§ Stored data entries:
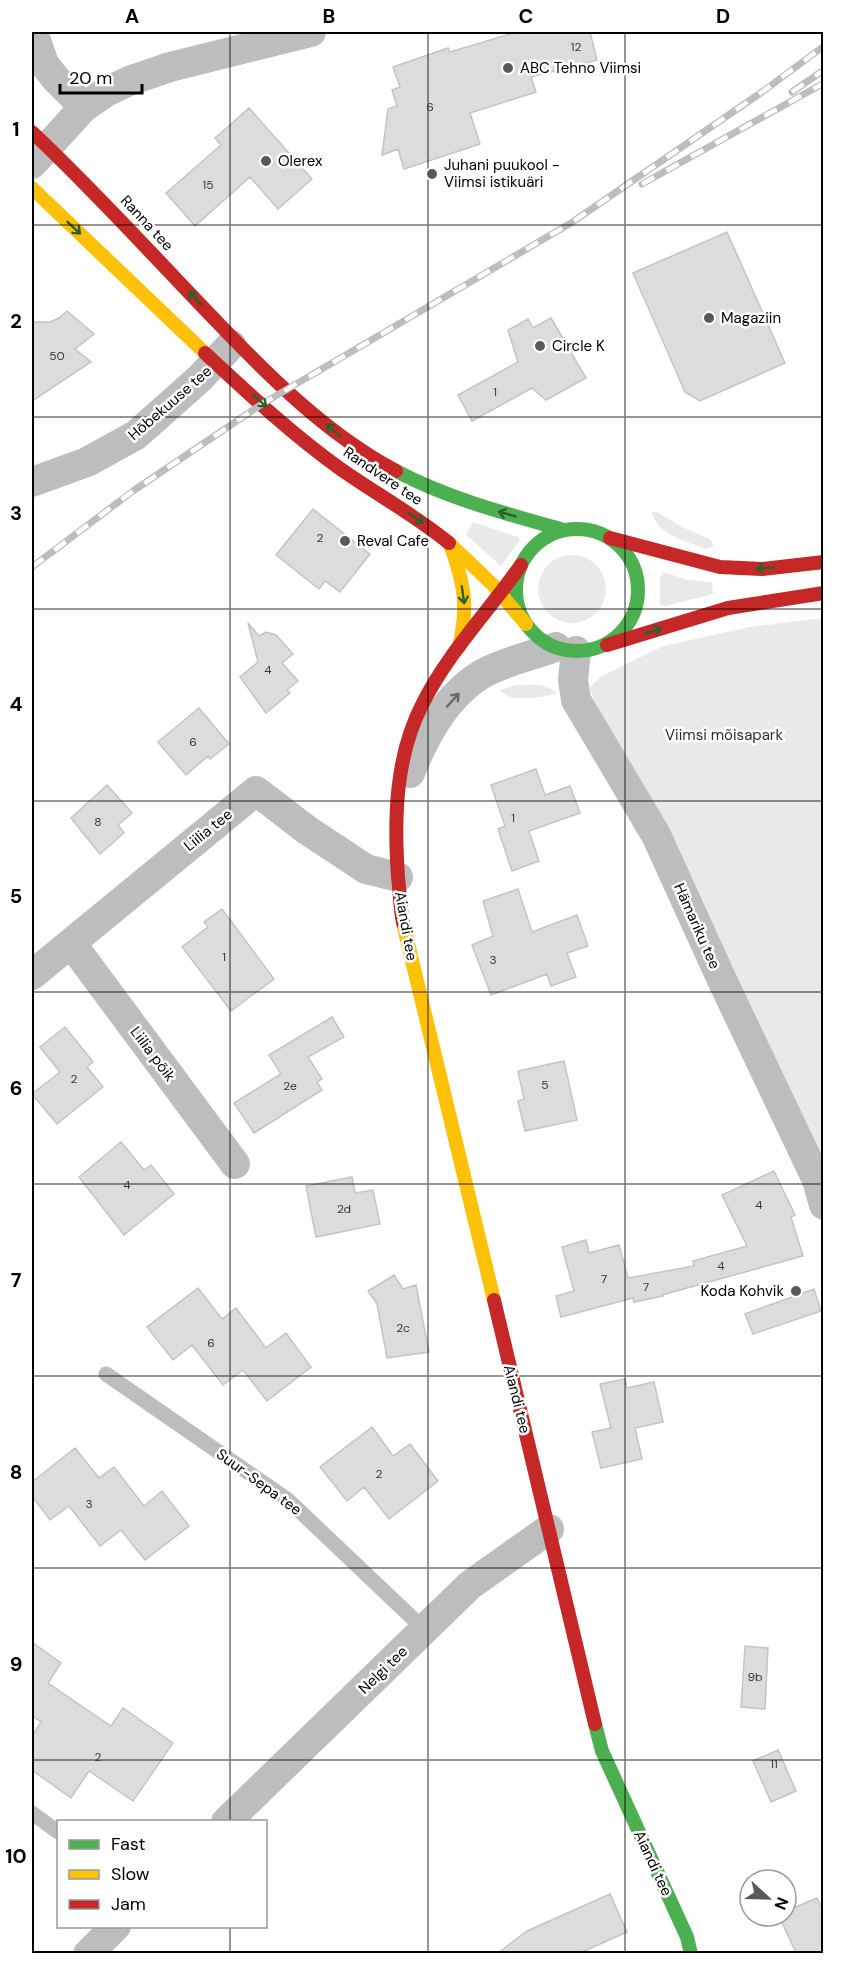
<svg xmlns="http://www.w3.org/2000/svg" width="855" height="1985" font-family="'DM Sans',sans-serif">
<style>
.green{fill:#e9e9e9}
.building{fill:#dcdcdc;stroke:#c4c4c4;stroke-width:1.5}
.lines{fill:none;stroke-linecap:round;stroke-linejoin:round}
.lane{stroke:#bdbdbd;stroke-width:15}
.street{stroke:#bdbdbd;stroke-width:30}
.fast{stroke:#4caf50;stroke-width:14}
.slow{stroke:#ffc107;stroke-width:14}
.jam{stroke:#c62828;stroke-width:14}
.rail-casing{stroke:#bdbdbd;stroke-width:7}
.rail{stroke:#fff;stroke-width:4.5;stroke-dasharray:14;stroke-linecap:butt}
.oneway{stroke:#2a602c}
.oneway2{stroke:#686868}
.grid{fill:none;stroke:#000;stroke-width:1.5;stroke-opacity:0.55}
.poi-dot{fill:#595959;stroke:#fff;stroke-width:2}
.labels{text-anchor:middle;stroke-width:5;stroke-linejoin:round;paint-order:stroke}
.number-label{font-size:12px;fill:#373737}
.poi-label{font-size:15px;fill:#000;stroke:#fff;text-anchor:start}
.street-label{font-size:15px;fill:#000;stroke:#fff}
.park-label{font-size:15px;fill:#2e2e2e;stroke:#fff}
.neatline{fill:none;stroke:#000;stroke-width:2}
.grid-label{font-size:20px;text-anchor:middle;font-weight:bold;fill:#000}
</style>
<rect width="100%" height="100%" fill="#fff"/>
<path class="green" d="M 652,512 L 657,512 L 682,527 L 710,539 L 714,546 L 706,549 C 687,542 656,534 652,512 Z
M 473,522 L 518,537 L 520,540 L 501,566 L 466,535 Z
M538 589a34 34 0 1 1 68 0a34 34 0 1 1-68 0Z
M 663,572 L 688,580 L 712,582 L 713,594 L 665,606 L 660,604 L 660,578 Z
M 823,618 L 823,1171 L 608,732 L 589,688 L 602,676 L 663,646 L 750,627 Z
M 516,685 C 531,685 547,682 557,694 C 541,696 510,705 500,690 Z"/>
<path class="building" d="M 517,32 L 590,32 L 597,60 L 531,77 L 536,92 L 470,113 L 480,144 L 404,169 L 398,149 L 382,155 L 388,109 L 397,106 L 392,90 L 400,87 L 393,67 L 448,48 L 450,52 Z
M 249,108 L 312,179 L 278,209 L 250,177 L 195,226 L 166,193 L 221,145 L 215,138 Z
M 727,232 L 785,363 L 700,401 L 685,392 L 633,273 Z
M 67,311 L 94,334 L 75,349 L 91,362 L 32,401 L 32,322 L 50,322 L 59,318 Z
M 551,318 L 586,378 L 546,400 L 532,388 L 472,421 L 458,395 L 518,362 L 508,330 L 528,319 L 533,328 Z
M 313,509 L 370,554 L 340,592 L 325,581 L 319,589 L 276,555 Z
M 248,623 L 259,636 L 266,632 L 276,635 L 293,654 L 282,663 L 298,681 L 287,690 L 290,693 L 266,713 L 240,677 L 258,662 Z
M 199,708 L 229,744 L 210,759 L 208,756 L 186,775 L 158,742 Z
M 536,769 L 545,795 L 570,786 L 580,813 L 529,831 L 539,861 L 512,871 L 498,829 L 505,826 L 491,785 Z
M 107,785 L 132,813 L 118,825 L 124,833 L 100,854 L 71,818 Z
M 518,889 L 532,932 L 577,915 L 588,946 L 567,953 L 576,977 L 551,986 L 547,974 L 491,995 L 472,945 L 493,936 L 483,901 Z
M 222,909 L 274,979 L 231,1011 L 182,947 L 208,927 L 204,922 Z
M 332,1017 L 344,1037 L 308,1057 L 322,1079 L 317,1082 L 322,1090 L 254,1133 L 234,1103 L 281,1074 L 269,1055 Z
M 65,1027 L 93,1062 L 87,1067 L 103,1087 L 57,1124 L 32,1094 L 60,1072 L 40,1047 Z
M 564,1061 L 577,1120 L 525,1131 L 518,1101 L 524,1099 L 518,1071 Z
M 121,1142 L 144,1170 L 151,1165 L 174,1194 L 124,1235 L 79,1177 Z
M 774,1171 L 795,1215 L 791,1217 L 803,1256 L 662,1295 L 663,1296 L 634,1302 L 633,1298 L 561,1317 L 556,1296 L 574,1291 L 562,1247 L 586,1240 L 589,1253 L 619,1245 L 628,1278 L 694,1266 L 693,1261 L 747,1246 L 722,1195 Z
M 352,1177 L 355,1193 L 373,1190 L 380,1224 L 316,1237 L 306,1186 Z
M 394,1275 L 403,1289 L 416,1285 L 429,1352 L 387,1358 L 377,1304 L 368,1291 Z
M 198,1288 L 222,1319 L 236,1308 L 266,1348 L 286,1333 L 311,1367 L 267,1401 L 243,1370 L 223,1385 L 192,1345 L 173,1360 L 147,1327 Z
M 814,1289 L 821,1311 L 753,1334 L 745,1314 Z
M 625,1379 L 627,1388 L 654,1382 L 663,1422 L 635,1428 L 642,1459 L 601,1468 L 592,1432 L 611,1428 L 600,1384 Z
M 372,1427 L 393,1456 L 410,1444 L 438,1481 L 389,1519 L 364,1487 L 347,1501 L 320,1467 Z
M 75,1448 L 99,1478 L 114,1467 L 144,1506 L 162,1491 L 189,1526 L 145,1560 L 121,1530 L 100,1546 L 69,1506 L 50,1520 L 32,1496 L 32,1482 Z
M 32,1642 L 61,1663 L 48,1683 L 111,1726 L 123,1708 L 173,1743 L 133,1801 L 89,1771 L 71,1798 L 32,1770 L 32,1736 L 41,1722 L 32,1716 Z
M 745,1646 L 768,1648 L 765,1709 L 741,1707 Z
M 778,1750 L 796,1791 L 771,1802 L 753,1761 Z
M 610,1894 L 627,1932 L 580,1953 L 498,1953 L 527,1931 Z
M 817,1898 L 824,1912 L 824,1953 L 796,1953 L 779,1916 L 786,1916 L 786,1911 Z"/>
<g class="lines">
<path class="lane" d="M 106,1374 L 288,1500 L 425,1630
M 32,1813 L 58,1832"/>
<path class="street" d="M 33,32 L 44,64 L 56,79 L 84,107
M 32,164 L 84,107 L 106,92 L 129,81 L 170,67 L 311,32
M 32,482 L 87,462 L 136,435 L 199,379 L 231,345
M 576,651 L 573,680 L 576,700 L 656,835 L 722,980 L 817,1180 L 824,1205
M 410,773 C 425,735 446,696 482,674 C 503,662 534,655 556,647
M 71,943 L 235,1164
M 32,975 L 256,791 L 307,830 L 366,869 L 398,877
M 226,1822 L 470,1585 L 549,1529
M 88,1954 L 116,1926"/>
<path class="fast" d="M 396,471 C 449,499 507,514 564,530
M516 590a61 61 0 1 1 122 0a61 61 0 1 1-122 0Z
M 595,1724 L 602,1751 L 687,1937 L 691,1954"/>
<path class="slow" d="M 32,188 L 205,353
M 449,543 L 492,584 L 526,624
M 450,544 C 464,583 469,606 459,647
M 403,923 L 494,1300"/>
<path class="jam" d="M 32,132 C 97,193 157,260 219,324 C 272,379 328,435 396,471
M 205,353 C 249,394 294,436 342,470 C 378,495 416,516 449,543
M 610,538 L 720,567 L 762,569 L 824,562
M 607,645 L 728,608 L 824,593
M 403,923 C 400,908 400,893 398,877 C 394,819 395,756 423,703 C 448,653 489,611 521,565
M 494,1300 L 595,1724"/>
<g class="rail-casing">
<path id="rail" d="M 792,92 L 824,70
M 642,184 L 824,83
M 32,567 L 133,491 L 262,404 L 571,223 L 762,92 L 824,46"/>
</g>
<use href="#rail" class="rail"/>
</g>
<defs><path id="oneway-shaft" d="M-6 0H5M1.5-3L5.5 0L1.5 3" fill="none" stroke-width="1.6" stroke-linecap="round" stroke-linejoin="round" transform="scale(1.5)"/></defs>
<g class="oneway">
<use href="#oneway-shaft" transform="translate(74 228) rotate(43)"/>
<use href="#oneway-shaft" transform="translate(195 298) rotate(-133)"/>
<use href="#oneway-shaft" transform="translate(260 401) rotate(42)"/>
<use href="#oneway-shaft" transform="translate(333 430) rotate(-140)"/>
<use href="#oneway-shaft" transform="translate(507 514) rotate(-164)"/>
<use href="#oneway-shaft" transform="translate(416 518) rotate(34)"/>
<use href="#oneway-shaft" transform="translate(765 568) rotate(177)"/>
<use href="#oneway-shaft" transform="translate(463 595) rotate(82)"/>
<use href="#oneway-shaft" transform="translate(653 631) rotate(-17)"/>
</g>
<use class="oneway2" href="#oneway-shaft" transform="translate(453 700) rotate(-48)"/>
<path class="grid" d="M 230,32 L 230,1822M 428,32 L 428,1954M 625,32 L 625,1954M 32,225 L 824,225M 32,417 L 824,417M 32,609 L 824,609M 32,801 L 824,801M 32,992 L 824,992M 32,1184 L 824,1184M 32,1376 L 824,1376M 32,1568 L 824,1568M 32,1760 L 824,1760M 230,1926 L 230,1954"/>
<g class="poi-dot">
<circle cx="508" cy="68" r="6"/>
<circle cx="266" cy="161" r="6"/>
<circle cx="432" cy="174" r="6"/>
<circle cx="709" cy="318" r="6"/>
<circle cx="540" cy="346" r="6"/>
<circle cx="345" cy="541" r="6"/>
<circle cx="796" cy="1291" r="6"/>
</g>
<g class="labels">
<g class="number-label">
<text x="576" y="51">12</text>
<text x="430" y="111">6</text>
<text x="208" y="189">15</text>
<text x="57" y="360">50</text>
<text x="495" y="396">1</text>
<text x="320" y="542">2</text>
<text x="268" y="674">4</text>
<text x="193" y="746">6</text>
<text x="513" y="822">1</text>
<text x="98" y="826">8</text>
<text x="224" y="961">1</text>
<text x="493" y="964">3</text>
<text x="74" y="1083">2</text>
<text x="545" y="1089">5</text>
<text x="290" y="1090">2e</text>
<text x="127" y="1189">4</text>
<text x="759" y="1209">4</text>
<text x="344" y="1213">2d</text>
<text x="721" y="1270">4</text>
<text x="604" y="1283">7</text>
<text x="646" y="1291">7</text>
<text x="403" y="1332">2c</text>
<text x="211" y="1347">6</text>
<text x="379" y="1478">2</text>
<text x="89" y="1508">3</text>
<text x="755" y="1681">9b</text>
<text x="98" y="1761">2</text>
<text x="774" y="1768">11</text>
</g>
<g class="poi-label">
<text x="520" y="73">ABC Tehno Viimsi</text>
<text x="278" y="166">Olerex</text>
<text x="444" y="170">Juhani puukool -<tspan x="444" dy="17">Viimsi istikuäri</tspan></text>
<text x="721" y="323">Magaziin</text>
<text x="552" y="351">Circle K</text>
<text x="357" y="546">Reval Cafe</text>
<text x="784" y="1296" text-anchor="end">Koda Kohvik</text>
</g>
<g class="street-label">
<text transform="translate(147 223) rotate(47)" y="5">Ranna tee</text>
<text transform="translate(170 403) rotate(-41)" y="5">Hõbekuuse tee</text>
<text transform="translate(383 476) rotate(34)" y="5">Randvere tee</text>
<text transform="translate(208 830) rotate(-39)" y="5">Liilia tee</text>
<text transform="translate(406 926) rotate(80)" y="5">Aiandi tee</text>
<text transform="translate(697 926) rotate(66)" y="5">Hämariku tee</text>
<text transform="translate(153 1054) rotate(53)" y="5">Liilia põik</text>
<text transform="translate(517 1399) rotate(76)" y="5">Aiandi tee</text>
<text transform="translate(259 1482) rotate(36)" y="5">Suur-Sepa tee</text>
<text transform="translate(383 1670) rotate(-44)" y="5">Nelgi tee</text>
<text transform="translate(653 1863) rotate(65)" y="5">Aiandi tee</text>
</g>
<g class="park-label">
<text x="724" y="740">Viimsi mõisapark</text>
</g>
</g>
<rect width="855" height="1985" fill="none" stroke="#ffffff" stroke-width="66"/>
<rect x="57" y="1820" width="210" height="108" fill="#ffffff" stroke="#999999" stroke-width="1.5"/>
<rect x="69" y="1840" width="30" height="9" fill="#4caf50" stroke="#999999" stroke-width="1.5"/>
<text x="111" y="1850" font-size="18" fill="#000000">Fast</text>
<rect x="69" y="1870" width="30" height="9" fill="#ffc107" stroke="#999999" stroke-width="1.5"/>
<text x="111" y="1880" font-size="18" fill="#000000">Slow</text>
<rect x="69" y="1900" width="30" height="9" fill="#c62828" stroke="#999999" stroke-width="1.5"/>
<text x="111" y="1910" font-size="18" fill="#000000">Jam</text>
<g transform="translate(768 1898) rotate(112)"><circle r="28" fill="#ffffff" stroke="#999999" stroke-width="1.5"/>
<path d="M0-4.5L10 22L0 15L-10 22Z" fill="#595959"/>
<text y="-9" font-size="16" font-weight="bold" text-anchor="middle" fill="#000000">N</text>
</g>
<path d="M60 84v9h82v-9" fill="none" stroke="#000000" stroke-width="3"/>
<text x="69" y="84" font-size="18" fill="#000000" stroke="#ffffff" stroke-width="4.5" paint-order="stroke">20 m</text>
<rect x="33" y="33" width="789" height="1919" class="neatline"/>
<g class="grid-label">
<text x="132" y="23">A</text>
<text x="329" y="23">B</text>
<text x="526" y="23">C</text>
<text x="723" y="23">D</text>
<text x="16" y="136">1</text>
<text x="16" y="328">2</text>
<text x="16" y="520">3</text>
<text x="16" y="711">4</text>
<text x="16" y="903">5</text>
<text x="16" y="1095">6</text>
<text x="16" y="1287">7</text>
<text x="16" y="1479">8</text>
<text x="16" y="1671">9</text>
<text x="16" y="1863">10</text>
</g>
</svg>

§ Required work: Every line of the data that includes the word "labels" should be copied.

§ Response to this task:
.labels{text-anchor:middle;stroke-width:5;stroke-linejoin:round;paint-order:stroke}
<g class="labels">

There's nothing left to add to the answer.